A U.S. House committee hearing made clear the total cost of fraud and waste in taxpayer-funded pandemic relief programs remains unknown.
Members of the House Committee on Oversight and Accountability argued about who was to blame for widespread fraud in a range of federal pandemic relief programs, but they never got an answer to a key question: Just how much fraud was there?
Federal officials have floated loss estimates for some specific programs.
A federal report released in late January estimated more than $60 billion in unemployment insurance fraud during the pandemic. The U.S. Department of Labor reported about $878 billion in total unemployment benefits were paid from April 2020 through September 2022.
The Pandemic Response Accountability Committee recently identified 69,323 questionable Social Security numbers used to obtain $5.4 billion from the Small Business Administration’s COVID-19 Economic Injury Disaster Loan program and Paycheck Protection Program. The programs provided nearly $1.2 trillion in assistance.
At a Feb. 1 hearing, U.S. Rep.
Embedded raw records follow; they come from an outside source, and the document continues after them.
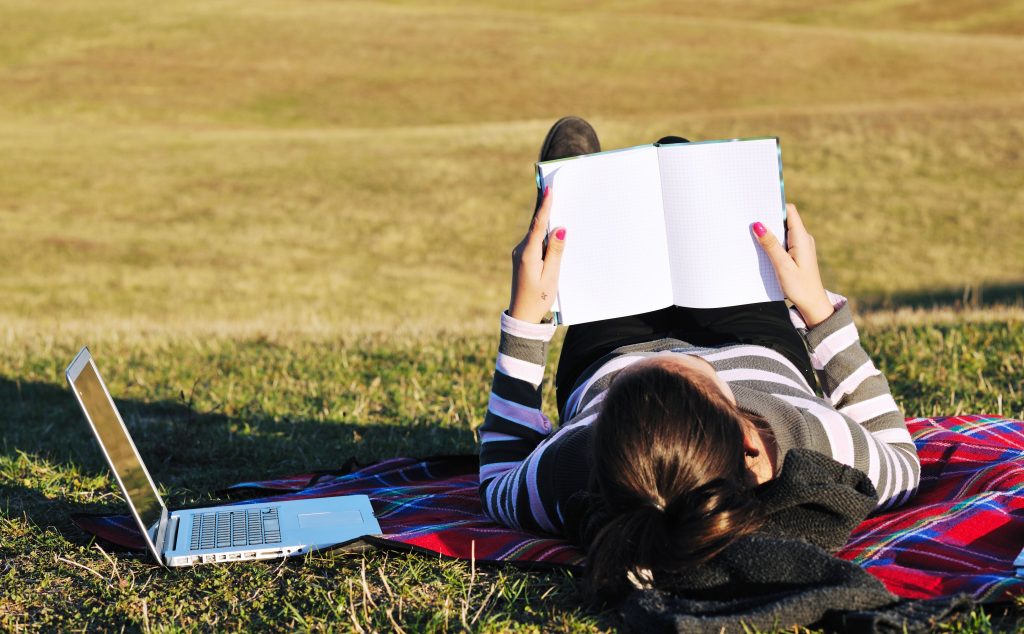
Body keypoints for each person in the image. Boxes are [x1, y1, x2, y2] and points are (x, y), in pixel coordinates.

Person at [477, 116, 920, 603]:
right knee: (682, 163)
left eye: (634, 381)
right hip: (750, 334)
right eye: (689, 373)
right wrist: (816, 309)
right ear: (750, 434)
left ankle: (578, 184)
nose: (669, 356)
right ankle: (641, 177)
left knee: (623, 208)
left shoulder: (576, 466)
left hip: (609, 347)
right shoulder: (814, 443)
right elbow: (902, 459)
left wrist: (525, 320)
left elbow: (499, 473)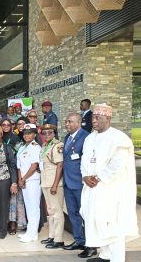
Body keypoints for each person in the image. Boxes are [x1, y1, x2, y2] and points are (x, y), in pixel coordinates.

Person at [80, 104, 138, 262]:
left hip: (110, 190)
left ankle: (117, 258)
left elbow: (117, 165)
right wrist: (85, 176)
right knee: (96, 221)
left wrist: (97, 178)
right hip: (91, 188)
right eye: (93, 117)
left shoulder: (119, 138)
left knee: (112, 224)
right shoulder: (90, 138)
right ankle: (105, 255)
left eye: (98, 117)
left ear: (108, 118)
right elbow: (84, 161)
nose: (94, 120)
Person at [62, 113, 96, 258]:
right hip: (68, 183)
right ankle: (79, 240)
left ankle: (92, 245)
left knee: (86, 215)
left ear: (79, 122)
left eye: (70, 121)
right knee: (73, 214)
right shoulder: (66, 138)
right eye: (66, 122)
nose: (67, 124)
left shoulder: (86, 137)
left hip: (80, 183)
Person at [39, 124, 65, 249]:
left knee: (57, 210)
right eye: (44, 133)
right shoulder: (45, 146)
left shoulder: (58, 145)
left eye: (50, 132)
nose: (47, 135)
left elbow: (60, 165)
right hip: (45, 181)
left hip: (54, 183)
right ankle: (52, 236)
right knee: (50, 210)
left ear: (54, 133)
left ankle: (58, 239)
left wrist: (55, 184)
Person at [17, 124, 41, 243]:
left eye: (29, 133)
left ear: (35, 134)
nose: (26, 135)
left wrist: (23, 179)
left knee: (33, 208)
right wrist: (20, 179)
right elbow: (19, 166)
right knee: (28, 207)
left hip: (32, 181)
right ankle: (30, 232)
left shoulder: (35, 147)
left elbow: (34, 166)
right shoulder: (23, 147)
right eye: (25, 133)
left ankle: (33, 234)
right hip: (25, 181)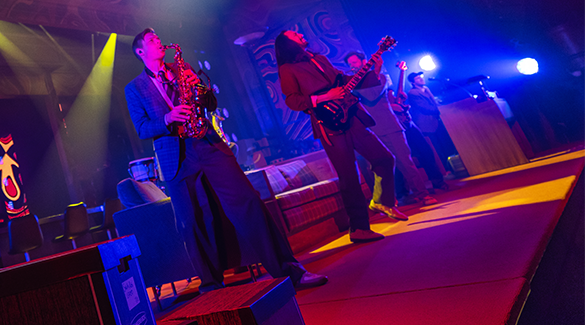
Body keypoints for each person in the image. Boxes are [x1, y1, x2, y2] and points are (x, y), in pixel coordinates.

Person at [125, 28, 327, 292]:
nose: (159, 42)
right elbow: (142, 128)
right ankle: (212, 287)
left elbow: (210, 104)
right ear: (141, 51)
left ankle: (289, 271)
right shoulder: (134, 88)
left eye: (158, 38)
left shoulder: (181, 69)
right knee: (191, 222)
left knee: (249, 202)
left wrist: (200, 87)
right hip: (176, 157)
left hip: (208, 144)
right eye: (152, 40)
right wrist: (168, 118)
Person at [275, 30, 395, 244]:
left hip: (352, 115)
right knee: (349, 175)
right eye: (294, 34)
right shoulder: (288, 68)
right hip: (327, 123)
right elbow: (292, 100)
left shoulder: (320, 59)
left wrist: (374, 70)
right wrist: (324, 97)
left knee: (384, 158)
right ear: (287, 43)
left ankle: (380, 200)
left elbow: (346, 80)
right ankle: (359, 228)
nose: (300, 33)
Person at [344, 52, 435, 210]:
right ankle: (388, 202)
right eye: (350, 64)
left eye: (354, 62)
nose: (352, 66)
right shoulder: (353, 84)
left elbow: (372, 96)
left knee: (405, 163)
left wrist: (355, 86)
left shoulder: (380, 77)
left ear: (364, 62)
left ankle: (423, 194)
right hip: (371, 131)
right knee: (378, 169)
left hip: (390, 128)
Paul Gosar, R-Arizona, asked federal experts if estimates of $560 billion in fraud were accurate.
Identifying the total cost of pandemic relief fraud won't be easy and getting a final figure could take time, said Comptroller General of the United States Gene Dodaro, the head of the U.S. Government Accountability Office.
"It will be a while before the full extent of the fraud is known," Dodaro said. "There have been over a thousand people who have pled guilty or been convicted, there are over 600 charges still pending against people, the Small Business Administration inspector general has 536 active investigations right now, the Department of Labor inspector general is opening up 100 new cases every week. So this is going to go on for a while. There are definitely indications of widespread fraud. But it's impossible to estimate the full extent right now."
Lawmakers passed six COVID-19 relief laws that provided about $4.6 trillion for pandemic response and recovery. Of that, about $4.1 trillion had been spent as of Nov. 30, according to the U.S. Department of the Treasury.